What needs to be done: Could you convert everything from the line containing "True or false: 飲食料品卸売業_事業所数" down to the end of the items into a JSON list of strings, one per line, with blank lines and the pictures left out?

Supplied data:
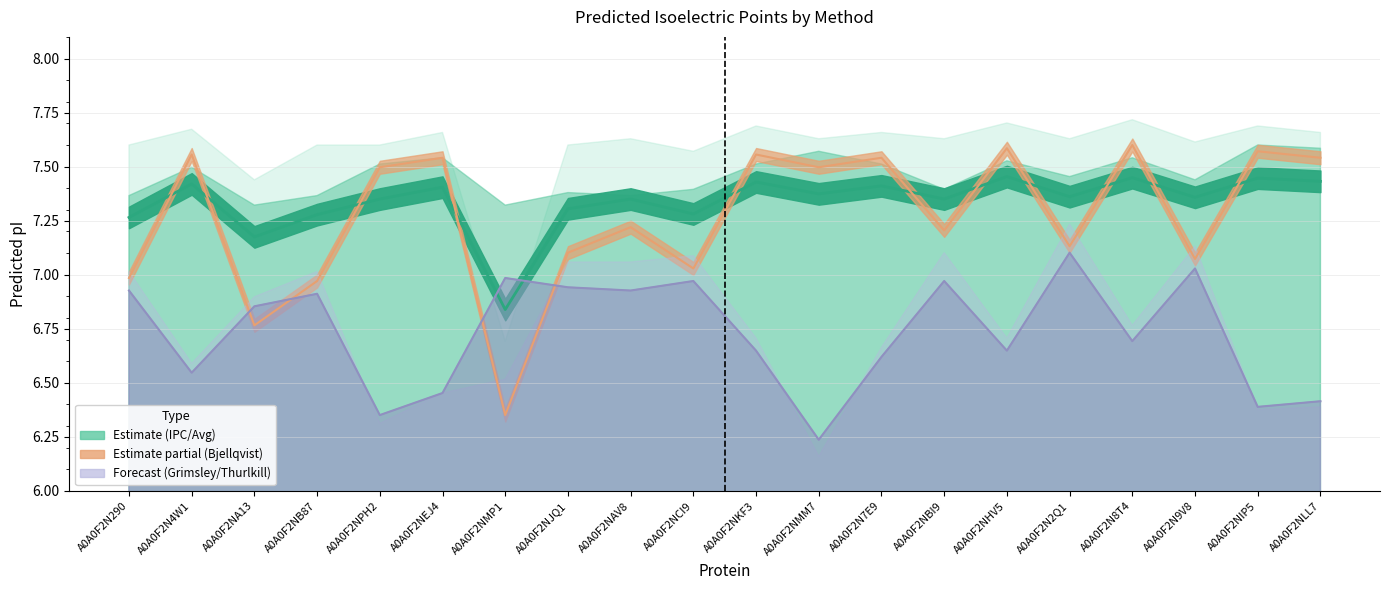

What is the difference between the Bjellqvist values at A0A0F2N2Q1 and A0A0F2NIP5?

0.4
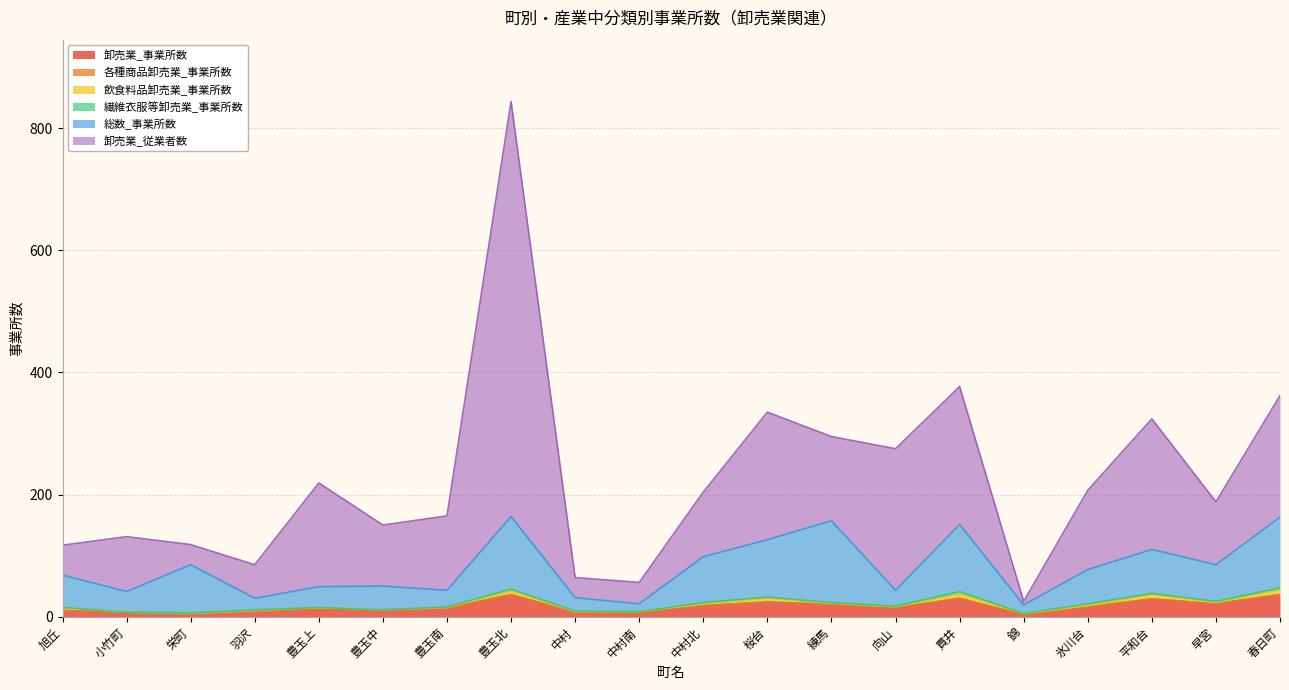

True or false: 飲食料品卸売業_事業所数 has more than 2 interior local peaks.

True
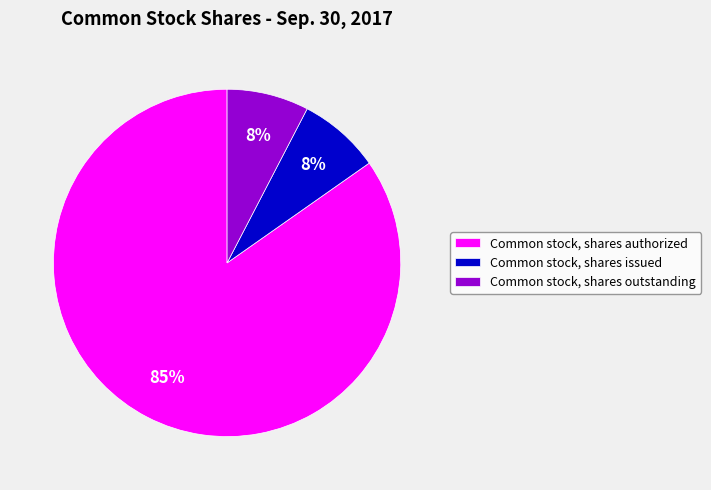

True or false: Common stock, shares authorized accounts for 85% of the total.

True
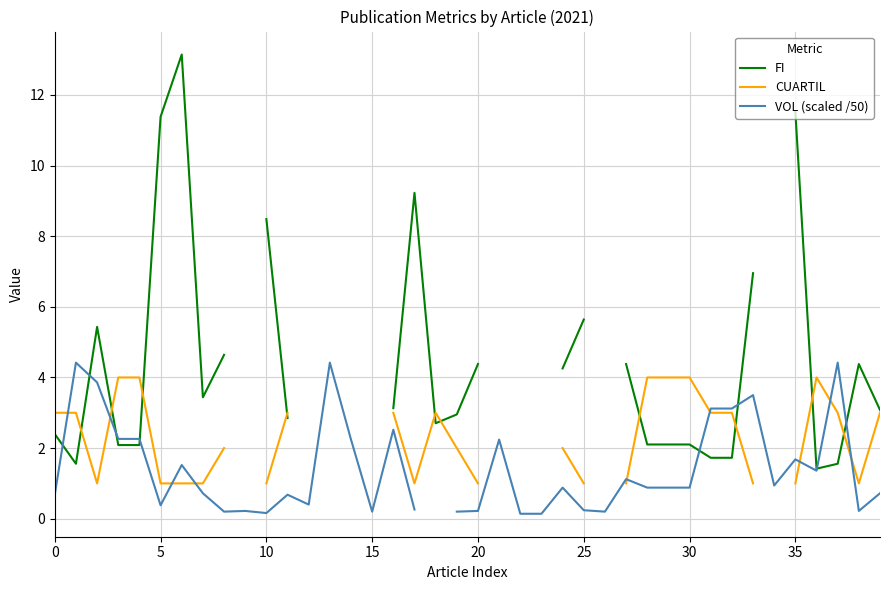

What are all the series names shown in the legend?

FI, CUARTIL, VOL (scaled /50)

Answer space:
[
  "True or false: 飲食料品卸売業_事業所数 has more than 2 interior local peaks.",
  "True",
  "True or false: Common stock, shares authorized accounts for 85% of the total.",
  "True",
  "What are all the series names shown in the legend?",
  "FI, CUARTIL, VOL (scaled /50)"
]